About this exercise: Retype the entries between the line holding "What is the sum of the values at 40% and 70%?" and the line holding "Which series has", inclusive, with each line kept as it stands.

Source material:
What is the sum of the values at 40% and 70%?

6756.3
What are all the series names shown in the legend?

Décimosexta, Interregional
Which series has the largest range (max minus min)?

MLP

==

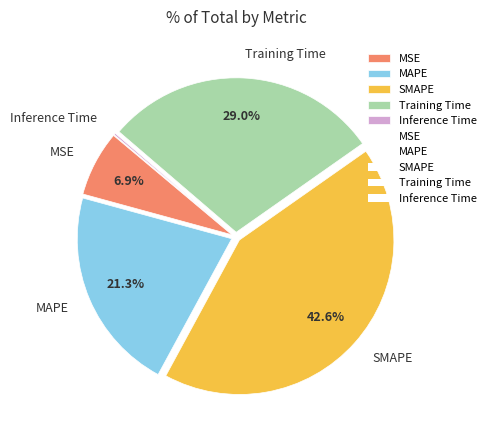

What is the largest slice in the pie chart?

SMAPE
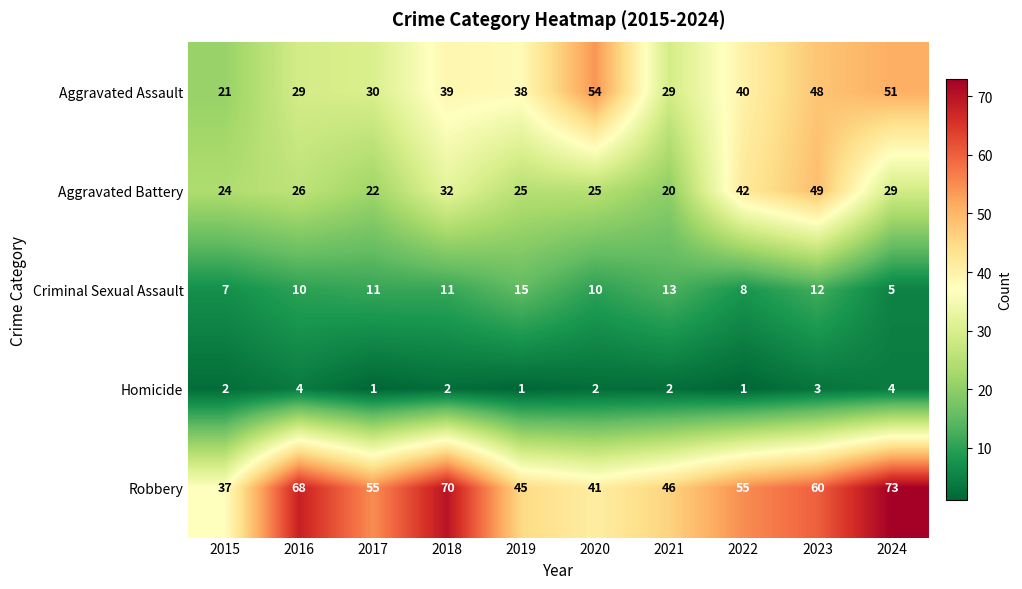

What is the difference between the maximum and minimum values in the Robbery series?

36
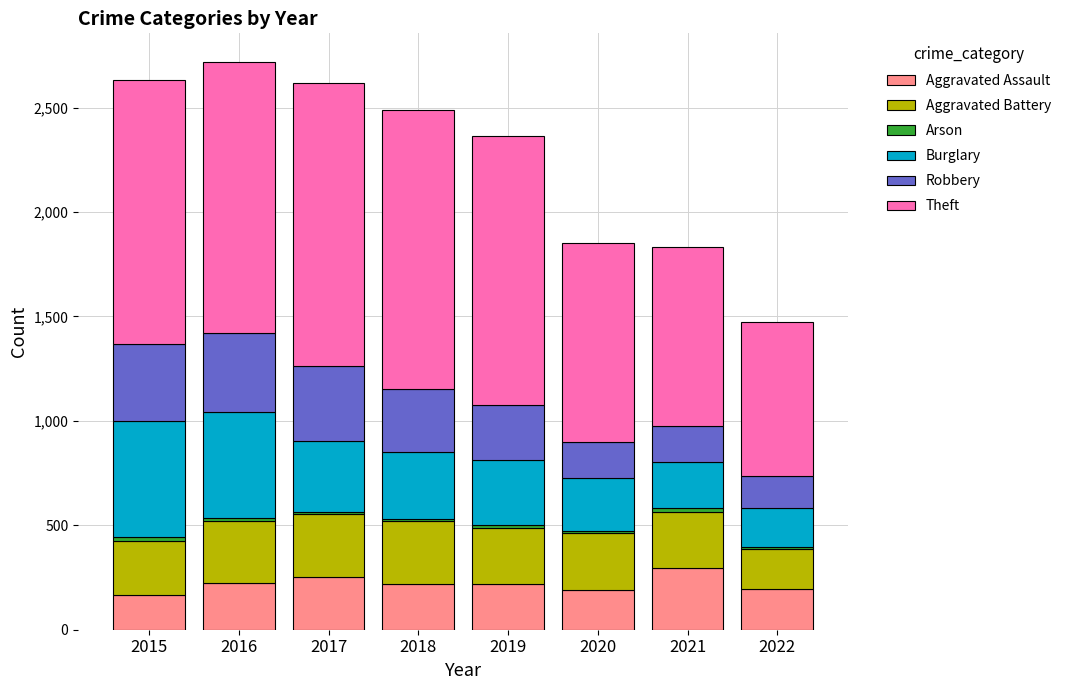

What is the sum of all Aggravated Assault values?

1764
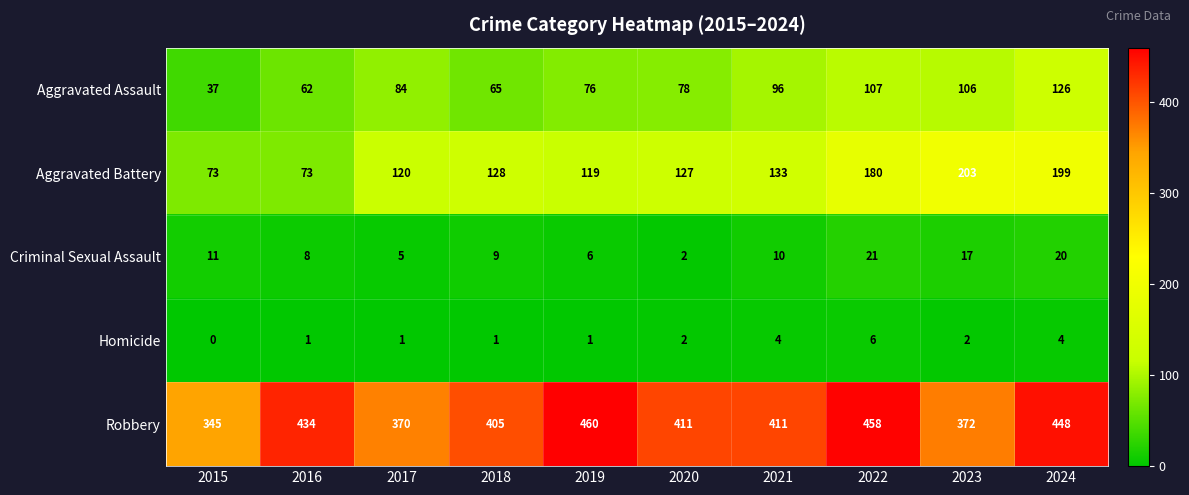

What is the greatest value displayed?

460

Written reply:
What is the sum of the values at 40% and 70%?

6756.3
What are all the series names shown in the legend?

Décimosexta, Interregional
Which series has the largest range (max minus min)?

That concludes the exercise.